In general, I'd advise strongly against making "register an account" a primary action and "continue anonymously" secondary. That strategy showed the largest losses in productivity in our experiments. Editing anonymously has historically been considered a legitimate activity and my experimental work suggests that was wise. At a glance, @Jaredzimmerman-WMF's mockup suggests that "create an account" and "login" are the only legitimate actions. It's only after careful reading that we see the grey text beneath the buttons is even clickable. It was during the view of a similar modal in the Growth experiments where we saw the most substantial drop-out. See the funnels from the study: https://meta.wikimedia.org/wiki/Research:Asking_anonymous_editors_to_register/Study_1#Funnels Even when we graduated "continue editing" to a button (still secondary), we still saw significant losses in productivity: https://meta.wikimedia.org/wiki/Research:Asking_anonymous_editors_to_register/Study_2 I understand that this UI fits with UX strategies, but it doesn't seem to work in practice.

Halfak added a comment.Mar 9 2015, 3:11 PM

Oh! I should also add that I'll be happy to perform a quality analysis of anon edits if we can set up a controlled study for this change.

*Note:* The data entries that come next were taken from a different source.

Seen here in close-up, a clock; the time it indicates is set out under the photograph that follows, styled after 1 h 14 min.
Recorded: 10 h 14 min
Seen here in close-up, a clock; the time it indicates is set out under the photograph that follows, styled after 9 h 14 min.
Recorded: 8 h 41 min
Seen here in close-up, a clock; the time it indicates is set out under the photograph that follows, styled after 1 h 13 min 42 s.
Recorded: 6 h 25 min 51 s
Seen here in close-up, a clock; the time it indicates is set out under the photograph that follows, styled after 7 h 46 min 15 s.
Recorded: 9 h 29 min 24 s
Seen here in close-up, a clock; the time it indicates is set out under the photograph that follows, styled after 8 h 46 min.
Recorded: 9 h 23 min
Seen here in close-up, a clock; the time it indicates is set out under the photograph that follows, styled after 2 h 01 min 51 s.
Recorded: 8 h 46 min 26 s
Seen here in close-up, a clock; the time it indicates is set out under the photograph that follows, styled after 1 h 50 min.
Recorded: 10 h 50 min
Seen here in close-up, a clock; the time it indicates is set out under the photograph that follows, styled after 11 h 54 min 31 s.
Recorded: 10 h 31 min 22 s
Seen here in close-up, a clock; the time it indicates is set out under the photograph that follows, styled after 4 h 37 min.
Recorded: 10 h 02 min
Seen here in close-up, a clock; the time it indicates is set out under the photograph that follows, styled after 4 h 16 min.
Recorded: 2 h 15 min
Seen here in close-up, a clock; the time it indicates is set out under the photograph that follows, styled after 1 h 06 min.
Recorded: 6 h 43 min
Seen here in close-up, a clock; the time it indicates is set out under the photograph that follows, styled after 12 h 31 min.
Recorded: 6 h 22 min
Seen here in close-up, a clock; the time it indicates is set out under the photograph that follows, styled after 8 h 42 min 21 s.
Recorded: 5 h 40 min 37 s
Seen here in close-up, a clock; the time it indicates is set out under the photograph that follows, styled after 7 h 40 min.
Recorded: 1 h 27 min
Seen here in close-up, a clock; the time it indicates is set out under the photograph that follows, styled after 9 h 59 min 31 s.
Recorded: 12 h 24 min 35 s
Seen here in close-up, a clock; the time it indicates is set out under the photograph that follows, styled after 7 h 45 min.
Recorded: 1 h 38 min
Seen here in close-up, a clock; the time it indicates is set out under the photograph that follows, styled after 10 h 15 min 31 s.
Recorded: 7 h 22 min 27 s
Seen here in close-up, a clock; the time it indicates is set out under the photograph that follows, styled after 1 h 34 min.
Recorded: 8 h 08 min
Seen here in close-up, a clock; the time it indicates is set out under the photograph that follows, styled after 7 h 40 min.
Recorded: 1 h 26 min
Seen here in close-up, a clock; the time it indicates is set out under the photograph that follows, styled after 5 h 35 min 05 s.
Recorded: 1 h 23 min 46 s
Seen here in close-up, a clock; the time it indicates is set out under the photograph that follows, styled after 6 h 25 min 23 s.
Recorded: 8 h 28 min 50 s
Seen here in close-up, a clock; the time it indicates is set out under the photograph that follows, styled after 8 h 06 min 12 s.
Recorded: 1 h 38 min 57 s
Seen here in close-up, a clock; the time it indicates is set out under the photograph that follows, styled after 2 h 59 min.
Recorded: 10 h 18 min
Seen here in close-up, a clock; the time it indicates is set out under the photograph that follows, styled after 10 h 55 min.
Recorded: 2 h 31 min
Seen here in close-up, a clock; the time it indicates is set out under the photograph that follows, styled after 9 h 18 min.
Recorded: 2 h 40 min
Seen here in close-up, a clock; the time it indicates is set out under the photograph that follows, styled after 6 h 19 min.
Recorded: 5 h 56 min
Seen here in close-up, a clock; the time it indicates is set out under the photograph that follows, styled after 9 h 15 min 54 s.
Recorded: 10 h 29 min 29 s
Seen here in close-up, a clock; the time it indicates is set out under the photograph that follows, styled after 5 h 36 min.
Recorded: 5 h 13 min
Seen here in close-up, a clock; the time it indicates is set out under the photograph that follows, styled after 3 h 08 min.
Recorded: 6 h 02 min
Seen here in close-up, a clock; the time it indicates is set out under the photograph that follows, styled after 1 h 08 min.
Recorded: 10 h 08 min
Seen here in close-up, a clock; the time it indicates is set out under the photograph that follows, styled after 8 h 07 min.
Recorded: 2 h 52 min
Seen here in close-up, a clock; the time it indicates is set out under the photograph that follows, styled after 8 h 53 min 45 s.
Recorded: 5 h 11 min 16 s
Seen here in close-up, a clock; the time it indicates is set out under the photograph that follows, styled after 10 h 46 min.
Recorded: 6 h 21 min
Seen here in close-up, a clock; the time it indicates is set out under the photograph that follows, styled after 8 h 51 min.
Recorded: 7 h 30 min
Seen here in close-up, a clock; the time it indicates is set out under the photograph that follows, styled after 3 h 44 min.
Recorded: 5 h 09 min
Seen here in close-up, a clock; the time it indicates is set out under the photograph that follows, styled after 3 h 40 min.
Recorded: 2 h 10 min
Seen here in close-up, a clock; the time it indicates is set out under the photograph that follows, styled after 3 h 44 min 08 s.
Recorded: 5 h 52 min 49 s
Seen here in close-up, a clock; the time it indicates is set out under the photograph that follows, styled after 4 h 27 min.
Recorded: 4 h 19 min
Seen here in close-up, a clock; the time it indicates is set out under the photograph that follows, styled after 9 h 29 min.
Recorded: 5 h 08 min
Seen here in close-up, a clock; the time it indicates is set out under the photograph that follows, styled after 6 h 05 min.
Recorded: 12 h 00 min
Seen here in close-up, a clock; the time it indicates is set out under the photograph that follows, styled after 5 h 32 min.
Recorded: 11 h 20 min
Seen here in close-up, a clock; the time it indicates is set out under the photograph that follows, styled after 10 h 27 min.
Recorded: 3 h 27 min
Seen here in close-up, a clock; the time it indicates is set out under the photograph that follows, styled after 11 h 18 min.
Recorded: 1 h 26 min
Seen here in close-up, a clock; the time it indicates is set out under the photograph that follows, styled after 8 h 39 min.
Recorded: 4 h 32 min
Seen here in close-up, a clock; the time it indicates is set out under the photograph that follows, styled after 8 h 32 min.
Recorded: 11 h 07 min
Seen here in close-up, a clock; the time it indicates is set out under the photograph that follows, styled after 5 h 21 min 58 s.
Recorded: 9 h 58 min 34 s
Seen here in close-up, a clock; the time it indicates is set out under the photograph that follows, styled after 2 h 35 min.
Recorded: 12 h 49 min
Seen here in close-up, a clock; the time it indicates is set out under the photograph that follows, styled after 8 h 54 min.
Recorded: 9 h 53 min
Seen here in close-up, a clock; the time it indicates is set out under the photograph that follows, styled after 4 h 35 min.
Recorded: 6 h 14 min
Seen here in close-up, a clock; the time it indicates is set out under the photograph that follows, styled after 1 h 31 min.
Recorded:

Can we technically attribute an edit post-save to a user who then logs in or make an account?

Not that i know a standard way (and it shouldn't be possible at all i think).

We can use JavaScript API to create accounts/login though.. apps use it!
You could imagine adding this into the edit workflow and then saving only after registration / login - really doable.

Restricted Application added a project: Readers-Web-Backlog. · View Herald TranscriptApr 8 2015, 7:00 AM
Jdlrobson closed this task as Resolved.Apr 23 2015, 10:06 PM

Anonymous editing is primary action. Create a separate task for interstitial if you think that is still needed with details of the why we would do this and what we would expect it to achieve.